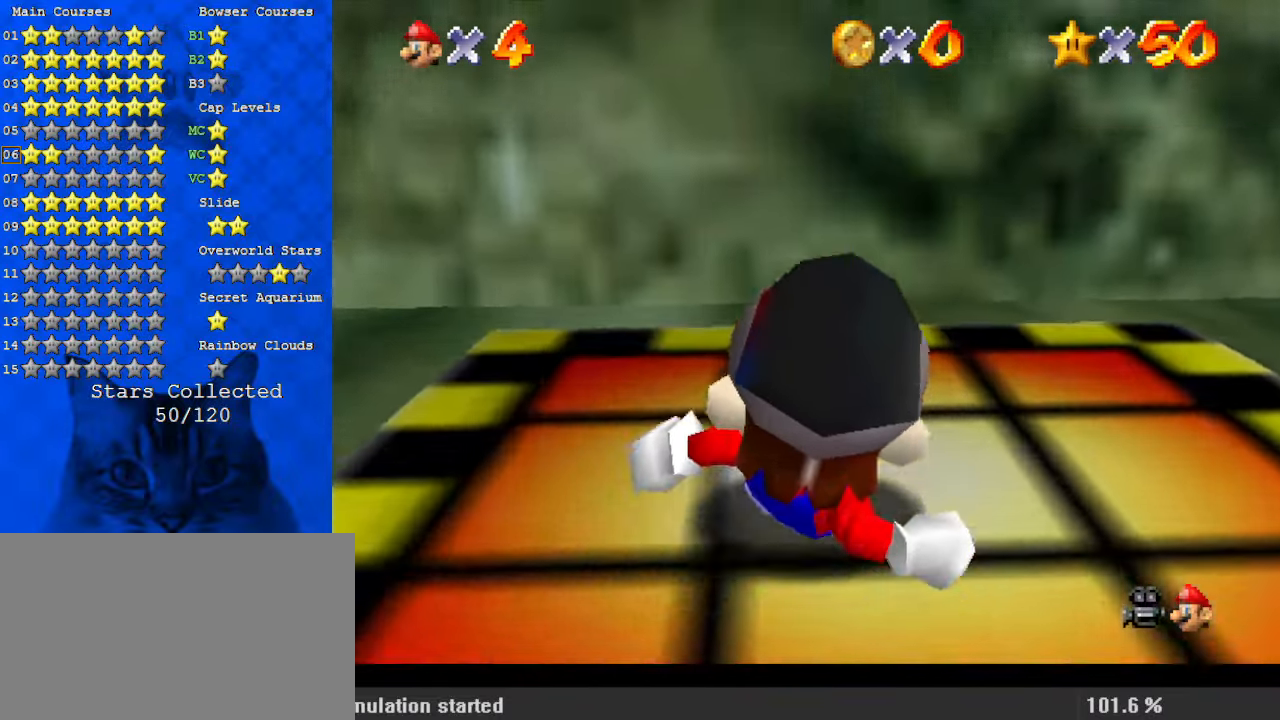
{"keys": [], "events": []}
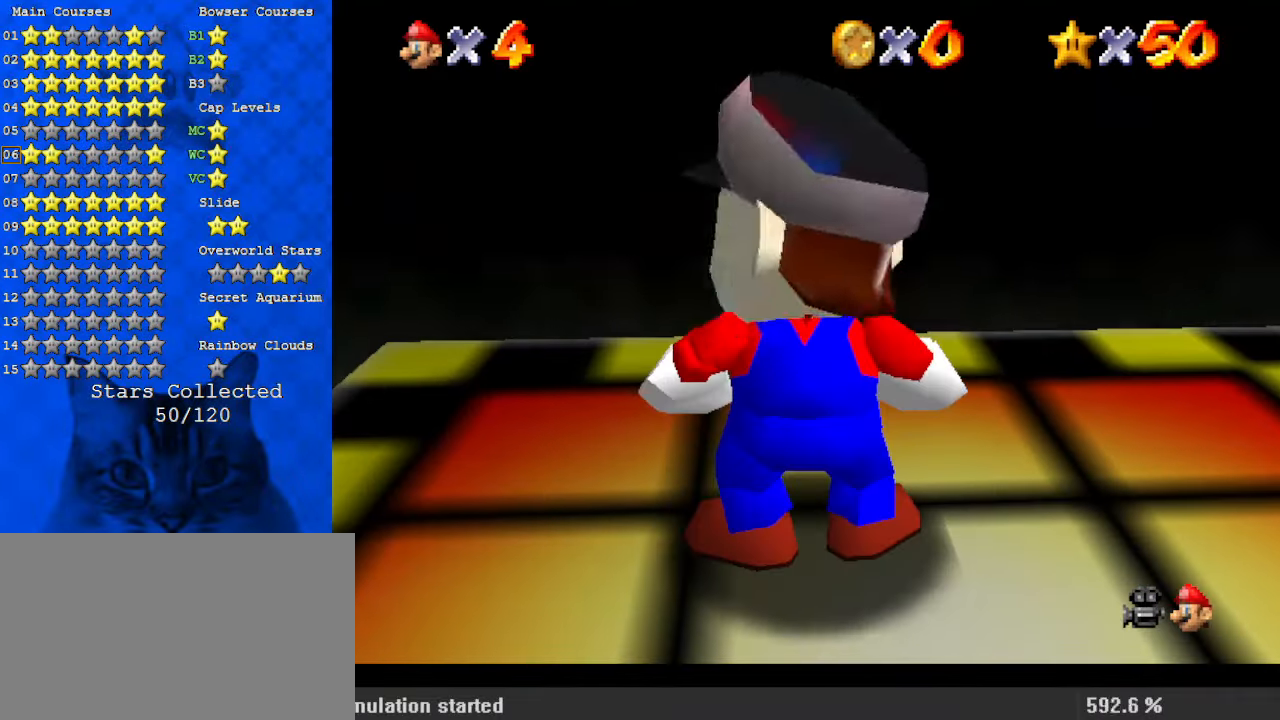
{"keys": [], "events": []}
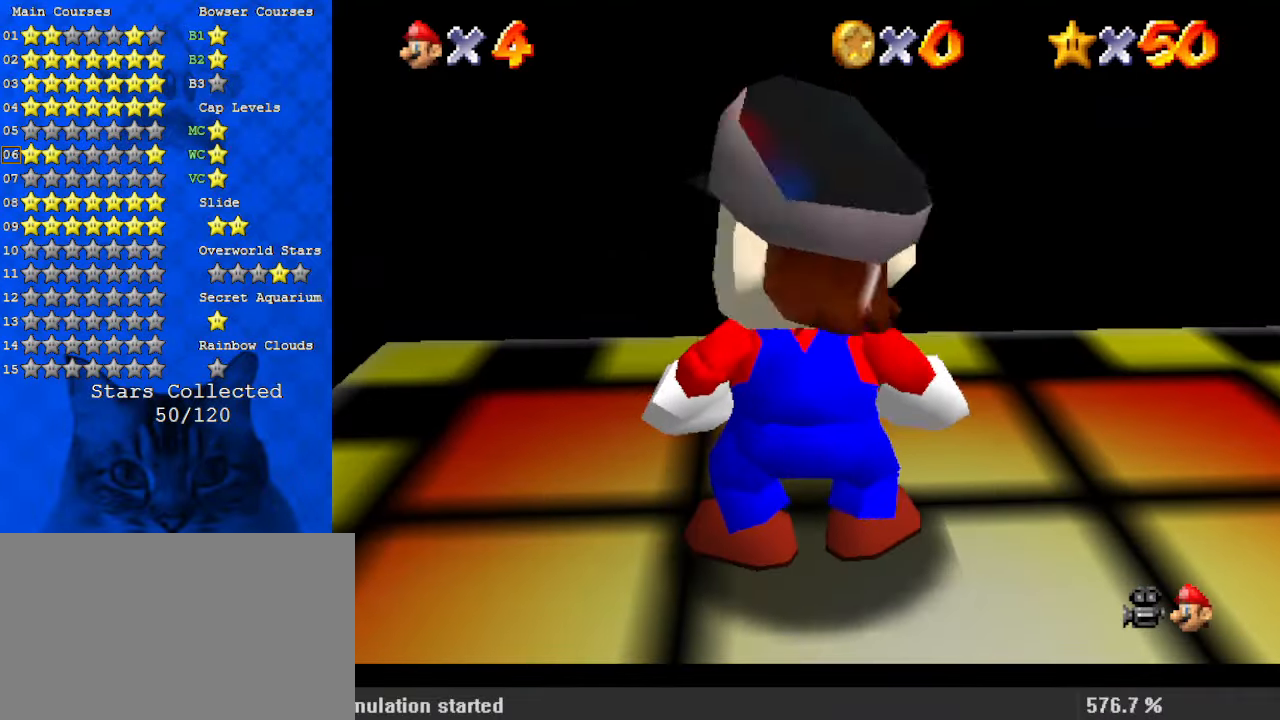
{"keys": [], "events": []}
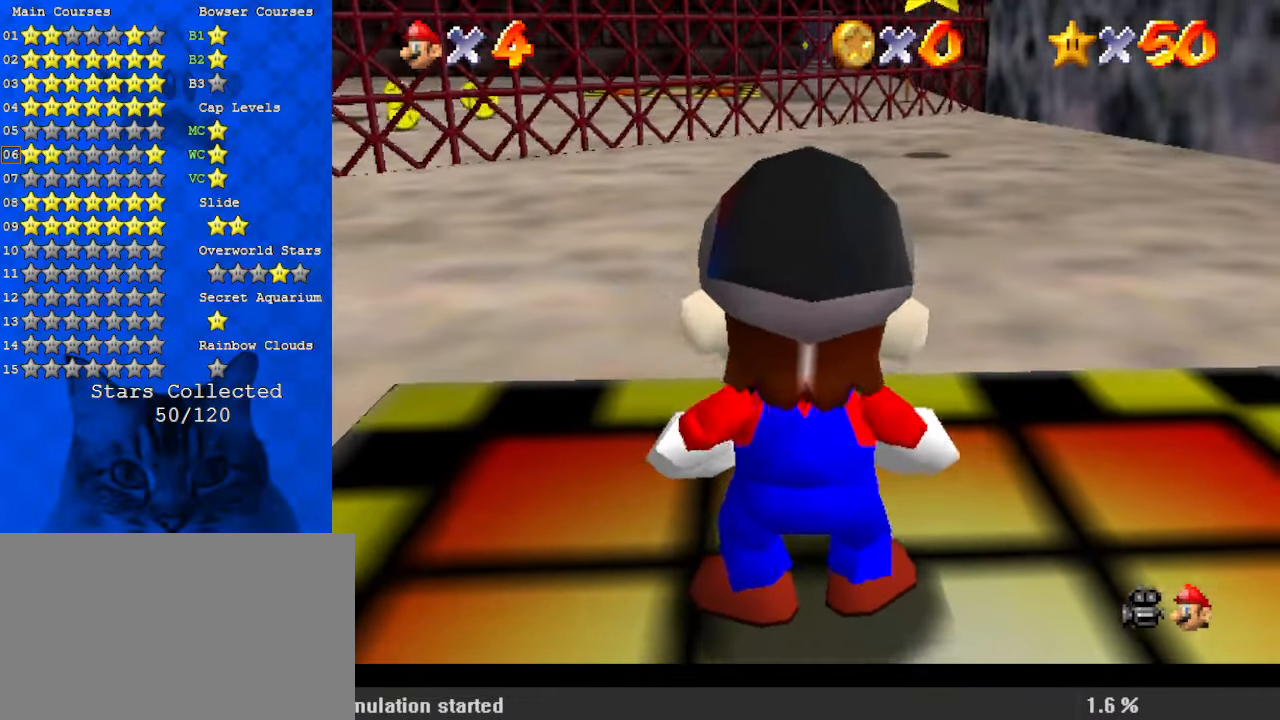
{"keys": ["up"], "events": [[67, "up", "down"], [334, "right", "down"], [434, "right", "up"]]}
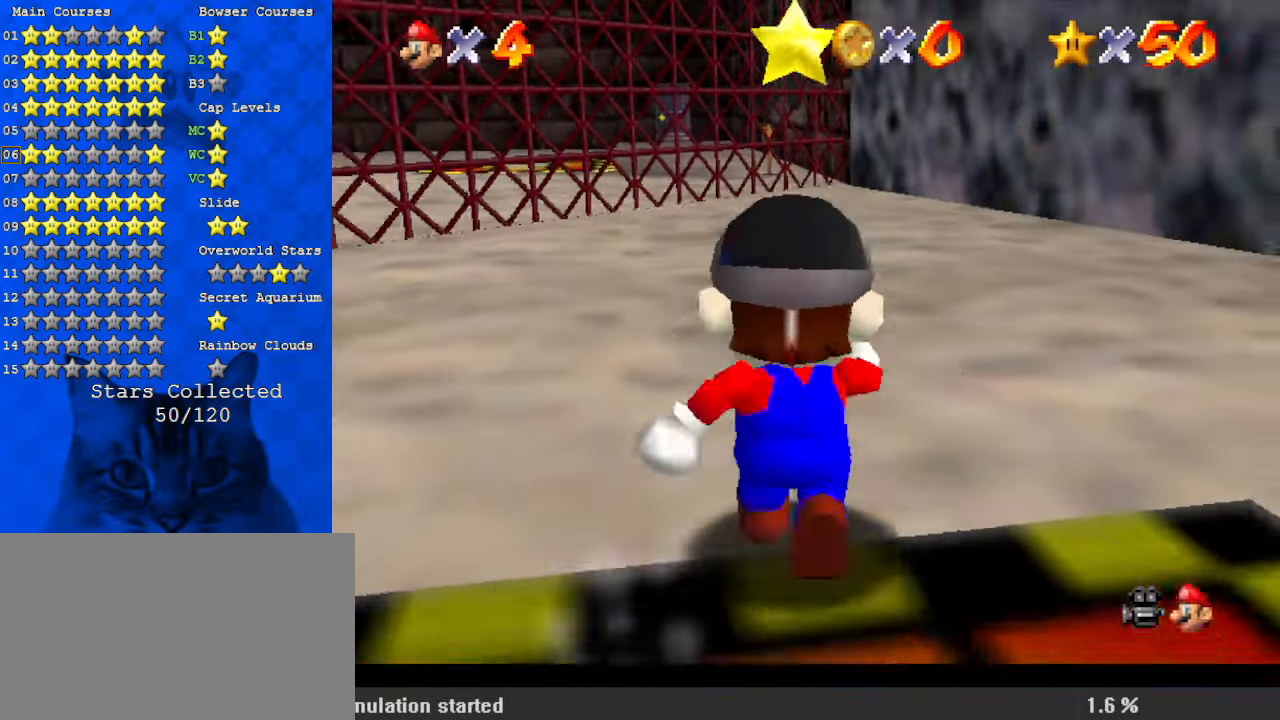
{"keys": ["c", "up"], "events": [[134, "y", "down"], [167, "shift", "down"], [267, "y", "up"], [300, "shift", "up"], [400, "c", "down"]]}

Problem requirements: Write out every line of the data that holds the word "down".

Output for this task:
{"keys": ["up"], "events": [[67, "up", "down"], [334, "right", "down"], [434, "right", "up"]]}
{"keys": ["c", "up"], "events": [[134, "y", "down"], [167, "shift", "down"], [267, "y", "up"], [300, "shift", "up"], [400, "c", "down"]]}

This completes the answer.